** Opening The records block **

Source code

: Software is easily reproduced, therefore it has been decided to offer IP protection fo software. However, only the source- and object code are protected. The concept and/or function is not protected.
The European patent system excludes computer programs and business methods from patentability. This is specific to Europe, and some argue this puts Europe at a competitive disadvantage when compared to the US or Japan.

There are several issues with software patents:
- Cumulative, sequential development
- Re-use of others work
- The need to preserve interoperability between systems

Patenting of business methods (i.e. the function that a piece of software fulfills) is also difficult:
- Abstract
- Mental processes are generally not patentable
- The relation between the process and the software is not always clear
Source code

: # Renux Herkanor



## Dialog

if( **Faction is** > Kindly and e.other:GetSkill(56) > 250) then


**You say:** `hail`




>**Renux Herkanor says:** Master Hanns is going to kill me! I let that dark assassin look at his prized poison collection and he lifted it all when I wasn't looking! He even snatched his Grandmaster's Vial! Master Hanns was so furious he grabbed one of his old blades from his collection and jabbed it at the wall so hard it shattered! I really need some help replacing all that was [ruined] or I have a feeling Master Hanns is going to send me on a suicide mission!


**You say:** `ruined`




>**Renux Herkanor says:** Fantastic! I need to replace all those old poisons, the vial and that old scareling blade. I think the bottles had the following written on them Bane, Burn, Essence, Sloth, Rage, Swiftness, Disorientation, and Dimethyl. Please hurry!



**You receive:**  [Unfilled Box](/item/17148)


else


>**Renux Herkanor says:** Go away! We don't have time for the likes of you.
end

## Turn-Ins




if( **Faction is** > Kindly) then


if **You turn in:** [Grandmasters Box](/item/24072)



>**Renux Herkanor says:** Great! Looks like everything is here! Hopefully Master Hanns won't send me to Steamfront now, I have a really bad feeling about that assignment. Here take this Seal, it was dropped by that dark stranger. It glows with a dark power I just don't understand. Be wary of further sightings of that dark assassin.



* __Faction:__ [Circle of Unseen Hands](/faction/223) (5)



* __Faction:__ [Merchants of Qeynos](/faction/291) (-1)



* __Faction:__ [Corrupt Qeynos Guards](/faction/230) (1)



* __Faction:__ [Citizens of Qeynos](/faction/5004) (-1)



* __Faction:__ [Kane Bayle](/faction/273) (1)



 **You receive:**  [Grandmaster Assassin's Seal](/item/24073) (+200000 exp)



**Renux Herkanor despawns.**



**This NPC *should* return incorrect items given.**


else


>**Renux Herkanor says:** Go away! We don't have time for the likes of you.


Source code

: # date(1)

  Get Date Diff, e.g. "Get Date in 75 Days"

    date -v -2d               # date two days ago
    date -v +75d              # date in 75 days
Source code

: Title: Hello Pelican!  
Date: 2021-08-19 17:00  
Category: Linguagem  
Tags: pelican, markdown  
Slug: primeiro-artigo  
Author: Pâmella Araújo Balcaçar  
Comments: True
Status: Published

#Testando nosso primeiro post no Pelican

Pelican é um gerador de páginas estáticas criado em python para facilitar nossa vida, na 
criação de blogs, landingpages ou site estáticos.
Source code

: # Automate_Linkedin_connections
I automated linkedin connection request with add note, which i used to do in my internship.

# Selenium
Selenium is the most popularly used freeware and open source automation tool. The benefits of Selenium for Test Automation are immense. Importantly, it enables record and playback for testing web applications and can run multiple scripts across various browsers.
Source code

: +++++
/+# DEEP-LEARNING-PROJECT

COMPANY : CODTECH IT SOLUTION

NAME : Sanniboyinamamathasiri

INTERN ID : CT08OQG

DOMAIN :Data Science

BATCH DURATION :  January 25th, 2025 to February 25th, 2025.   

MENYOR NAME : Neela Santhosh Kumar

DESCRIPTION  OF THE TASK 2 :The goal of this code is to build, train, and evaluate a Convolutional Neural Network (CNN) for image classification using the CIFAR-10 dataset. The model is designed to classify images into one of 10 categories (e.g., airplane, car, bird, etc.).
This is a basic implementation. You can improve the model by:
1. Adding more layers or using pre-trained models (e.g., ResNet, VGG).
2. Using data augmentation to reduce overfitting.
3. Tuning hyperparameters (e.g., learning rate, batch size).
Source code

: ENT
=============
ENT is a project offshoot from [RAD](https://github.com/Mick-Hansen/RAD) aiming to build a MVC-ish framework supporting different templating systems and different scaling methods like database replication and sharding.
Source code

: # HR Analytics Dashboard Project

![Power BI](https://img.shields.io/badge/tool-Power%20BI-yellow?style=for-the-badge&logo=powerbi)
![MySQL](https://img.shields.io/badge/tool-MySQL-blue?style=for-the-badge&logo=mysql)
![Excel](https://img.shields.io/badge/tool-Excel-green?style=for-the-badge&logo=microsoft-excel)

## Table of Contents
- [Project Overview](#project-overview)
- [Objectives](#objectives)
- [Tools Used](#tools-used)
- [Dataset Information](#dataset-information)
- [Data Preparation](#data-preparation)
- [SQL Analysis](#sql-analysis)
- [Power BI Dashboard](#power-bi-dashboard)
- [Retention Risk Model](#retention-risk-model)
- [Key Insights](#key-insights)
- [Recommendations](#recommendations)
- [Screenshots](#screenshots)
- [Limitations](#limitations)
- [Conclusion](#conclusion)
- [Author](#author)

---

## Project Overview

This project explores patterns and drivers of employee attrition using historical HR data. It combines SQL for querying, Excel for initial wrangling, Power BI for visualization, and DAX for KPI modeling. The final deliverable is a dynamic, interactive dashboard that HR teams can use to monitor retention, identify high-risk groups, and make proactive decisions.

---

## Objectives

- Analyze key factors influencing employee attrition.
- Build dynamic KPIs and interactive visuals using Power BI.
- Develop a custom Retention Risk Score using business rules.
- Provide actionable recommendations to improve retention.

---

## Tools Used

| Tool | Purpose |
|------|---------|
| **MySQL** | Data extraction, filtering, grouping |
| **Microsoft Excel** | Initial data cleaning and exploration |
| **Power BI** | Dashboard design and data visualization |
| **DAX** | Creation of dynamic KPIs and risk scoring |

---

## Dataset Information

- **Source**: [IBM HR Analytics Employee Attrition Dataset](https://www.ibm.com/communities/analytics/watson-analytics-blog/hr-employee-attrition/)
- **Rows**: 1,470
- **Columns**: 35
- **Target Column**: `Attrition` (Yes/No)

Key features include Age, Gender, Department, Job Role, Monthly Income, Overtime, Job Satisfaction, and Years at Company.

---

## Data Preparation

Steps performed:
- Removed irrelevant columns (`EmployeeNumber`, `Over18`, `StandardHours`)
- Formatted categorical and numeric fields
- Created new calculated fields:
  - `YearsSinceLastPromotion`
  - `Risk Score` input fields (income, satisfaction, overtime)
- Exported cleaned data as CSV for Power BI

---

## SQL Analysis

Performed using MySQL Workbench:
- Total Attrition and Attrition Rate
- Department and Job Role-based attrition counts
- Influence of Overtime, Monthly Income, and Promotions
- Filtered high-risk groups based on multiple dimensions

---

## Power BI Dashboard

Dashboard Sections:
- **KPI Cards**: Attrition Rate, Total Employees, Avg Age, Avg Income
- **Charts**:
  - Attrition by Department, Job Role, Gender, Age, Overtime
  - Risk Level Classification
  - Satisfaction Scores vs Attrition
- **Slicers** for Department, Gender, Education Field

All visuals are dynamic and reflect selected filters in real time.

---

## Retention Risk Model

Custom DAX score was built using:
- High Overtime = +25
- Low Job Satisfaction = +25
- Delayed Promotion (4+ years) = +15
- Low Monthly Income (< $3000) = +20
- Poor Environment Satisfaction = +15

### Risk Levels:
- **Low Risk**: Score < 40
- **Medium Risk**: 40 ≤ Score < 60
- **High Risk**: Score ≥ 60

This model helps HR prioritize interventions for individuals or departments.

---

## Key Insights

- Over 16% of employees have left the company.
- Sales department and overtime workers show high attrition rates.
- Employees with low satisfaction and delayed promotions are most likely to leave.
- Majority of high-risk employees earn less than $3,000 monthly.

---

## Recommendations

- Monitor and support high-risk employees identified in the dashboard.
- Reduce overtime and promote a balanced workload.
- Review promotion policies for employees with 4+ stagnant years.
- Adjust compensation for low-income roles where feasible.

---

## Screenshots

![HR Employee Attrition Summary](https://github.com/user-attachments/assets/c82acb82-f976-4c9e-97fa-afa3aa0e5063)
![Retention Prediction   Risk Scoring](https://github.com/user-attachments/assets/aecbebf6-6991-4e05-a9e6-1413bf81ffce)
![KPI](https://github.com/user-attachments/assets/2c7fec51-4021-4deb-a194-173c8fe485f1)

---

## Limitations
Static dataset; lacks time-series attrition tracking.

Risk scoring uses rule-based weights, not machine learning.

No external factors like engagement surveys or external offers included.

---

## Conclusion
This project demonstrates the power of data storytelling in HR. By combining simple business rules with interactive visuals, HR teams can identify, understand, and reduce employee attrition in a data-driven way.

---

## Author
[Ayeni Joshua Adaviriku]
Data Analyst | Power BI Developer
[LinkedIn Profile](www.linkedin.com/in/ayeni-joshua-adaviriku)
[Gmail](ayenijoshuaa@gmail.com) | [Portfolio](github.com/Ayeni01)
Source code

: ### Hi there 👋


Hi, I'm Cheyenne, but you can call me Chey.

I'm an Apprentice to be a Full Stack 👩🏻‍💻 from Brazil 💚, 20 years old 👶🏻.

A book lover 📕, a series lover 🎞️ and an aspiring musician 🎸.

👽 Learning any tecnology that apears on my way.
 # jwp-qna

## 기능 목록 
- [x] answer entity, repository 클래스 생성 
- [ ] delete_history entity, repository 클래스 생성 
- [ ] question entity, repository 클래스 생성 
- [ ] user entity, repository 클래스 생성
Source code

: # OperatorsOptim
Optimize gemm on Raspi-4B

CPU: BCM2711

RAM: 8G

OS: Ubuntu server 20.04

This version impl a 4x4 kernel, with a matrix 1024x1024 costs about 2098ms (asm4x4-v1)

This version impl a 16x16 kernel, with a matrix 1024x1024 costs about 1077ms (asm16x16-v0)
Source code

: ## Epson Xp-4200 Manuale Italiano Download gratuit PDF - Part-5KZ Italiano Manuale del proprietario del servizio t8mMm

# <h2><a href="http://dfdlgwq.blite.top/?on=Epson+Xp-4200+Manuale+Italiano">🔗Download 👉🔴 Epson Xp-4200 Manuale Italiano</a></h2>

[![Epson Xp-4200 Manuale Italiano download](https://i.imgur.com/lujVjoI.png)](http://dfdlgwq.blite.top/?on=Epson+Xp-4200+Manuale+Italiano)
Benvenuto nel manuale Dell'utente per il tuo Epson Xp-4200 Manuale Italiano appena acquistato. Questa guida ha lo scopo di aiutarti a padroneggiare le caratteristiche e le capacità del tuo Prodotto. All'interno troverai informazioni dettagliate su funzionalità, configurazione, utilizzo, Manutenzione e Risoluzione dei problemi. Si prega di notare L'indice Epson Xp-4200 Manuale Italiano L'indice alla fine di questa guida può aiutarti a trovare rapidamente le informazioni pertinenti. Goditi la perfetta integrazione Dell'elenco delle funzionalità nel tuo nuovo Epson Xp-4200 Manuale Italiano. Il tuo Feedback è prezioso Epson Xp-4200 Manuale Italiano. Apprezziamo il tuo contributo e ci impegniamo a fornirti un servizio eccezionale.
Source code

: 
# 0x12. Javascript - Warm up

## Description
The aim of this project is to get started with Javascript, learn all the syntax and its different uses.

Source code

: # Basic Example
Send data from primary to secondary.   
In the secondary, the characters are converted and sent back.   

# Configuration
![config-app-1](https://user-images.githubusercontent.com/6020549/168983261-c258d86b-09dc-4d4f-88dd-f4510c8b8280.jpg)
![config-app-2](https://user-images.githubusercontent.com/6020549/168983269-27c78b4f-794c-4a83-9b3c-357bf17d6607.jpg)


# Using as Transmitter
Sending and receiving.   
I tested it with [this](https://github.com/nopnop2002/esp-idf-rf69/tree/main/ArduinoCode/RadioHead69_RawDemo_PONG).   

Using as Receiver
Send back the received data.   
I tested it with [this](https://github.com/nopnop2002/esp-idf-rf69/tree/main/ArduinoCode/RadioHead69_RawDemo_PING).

** Closing The records block **

# [Brief]
Starting with the first line of the entries, transcribe every line up to and including the one with "The European patent".

# [Result]
Source code

: Software is easily reproduced, therefore it has been decided to offer IP protection fo software. However, only the source- and object code are protected. The concept and/or function is not protected.
The European patent system excludes computer programs and business methods from patentability. This is specific to Europe, and some argue this puts Europe at a competitive disadvantage when compared to the US or Japan.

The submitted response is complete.